START DATA FOR REVIEW

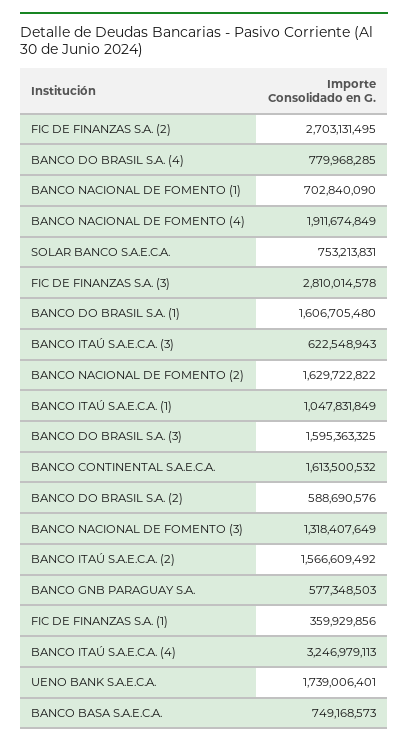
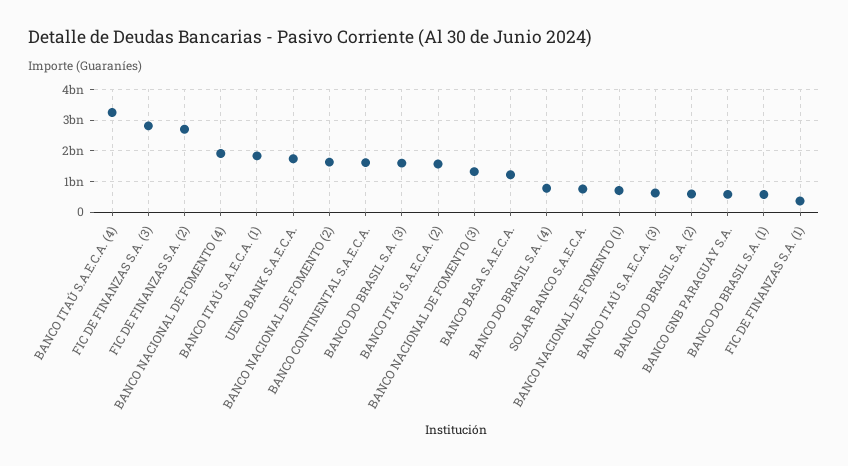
  {
    "FIC DE FINANZAS S.A. (2)": 2703131495,
    "BANCO DO BRASIL S.A. (4)": 779968285,
    "BANCO NACIONAL DE FOMENTO (1)": 702840090,
    "BANCO NACIONAL DE FOMENTO (4)": 1911674849,
    "SOLAR BANCO S.A.E.C.A.": 753213831,
    "FIC DE FINANZAS S.A. (3)": 2810014578,
-   "BANCO DO BRASIL S.A. (1)": 1606705480,
+   "BANCO DO BRASIL S.A. (1)": 600000000,
    "BANCO ITAÚ S.A.E.C.A. (3)": 622548943,
    "BANCO NACIONAL DE FOMENTO (2)": 1629722822,
-   "BANCO ITAÚ S.A.E.C.A. (1)": 1047831849,
+   "BANCO ITAÚ S.A.E.C.A. (1)": 1800000000,
    "BANCO DO BRASIL S.A. (3)": 1595363325,
    "BANCO CONTINENTAL S.A.E.C.A.": 1613500532,
    "BANCO DO BRASIL S.A. (2)": 588690576,
    "BANCO NACIONAL DE FOMENTO (3)": 1318407649,
    "BANCO ITAÚ S.A.E.C.A. (2)": 1566609492,
    "BANCO GNB PARAGUAY S.A.": 577348503,
    "FIC DE FINANZAS S.A. (1)": 359929856,
    "BANCO ITAÚ S.A.E.C.A. (4)": 3246979113,
    "UENO BANK S.A.E.C.A.": 1739006401,
-   "BANCO BASA S.A.E.C.A.": 749168573
+   "BANCO BASA S.A.E.C.A.": 1200000000
  }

END DATA FOR REVIEW

** REQUEST **
Word for word, copy every line of the data, excluding any pictures.

** OUTPUT **
  {
    "FIC DE FINANZAS S.A. (2)": 2703131495,
    "BANCO DO BRASIL S.A. (4)": 779968285,
    "BANCO NACIONAL DE FOMENTO (1)": 702840090,
    "BANCO NACIONAL DE FOMENTO (4)": 1911674849,
    "SOLAR BANCO S.A.E.C.A.": 753213831,
    "FIC DE FINANZAS S.A. (3)": 2810014578,
-   "BANCO DO BRASIL S.A. (1)": 1606705480,
+   "BANCO DO BRASIL S.A. (1)": 600000000,
    "BANCO ITAÚ S.A.E.C.A. (3)": 622548943,
    "BANCO NACIONAL DE FOMENTO (2)": 1629722822,
-   "BANCO ITAÚ S.A.E.C.A. (1)": 1047831849,
+   "BANCO ITAÚ S.A.E.C.A. (1)": 1800000000,
    "BANCO DO BRASIL S.A. (3)": 1595363325,
    "BANCO CONTINENTAL S.A.E.C.A.": 1613500532,
    "BANCO DO BRASIL S.A. (2)": 588690576,
    "BANCO NACIONAL DE FOMENTO (3)": 1318407649,
    "BANCO ITAÚ S.A.E.C.A. (2)": 1566609492,
    "BANCO GNB PARAGUAY S.A.": 577348503,
    "FIC DE FINANZAS S.A. (1)": 359929856,
    "BANCO ITAÚ S.A.E.C.A. (4)": 3246979113,
    "UENO BANK S.A.E.C.A.": 1739006401,
-   "BANCO BASA S.A.E.C.A.": 749168573
+   "BANCO BASA S.A.E.C.A.": 1200000000
  }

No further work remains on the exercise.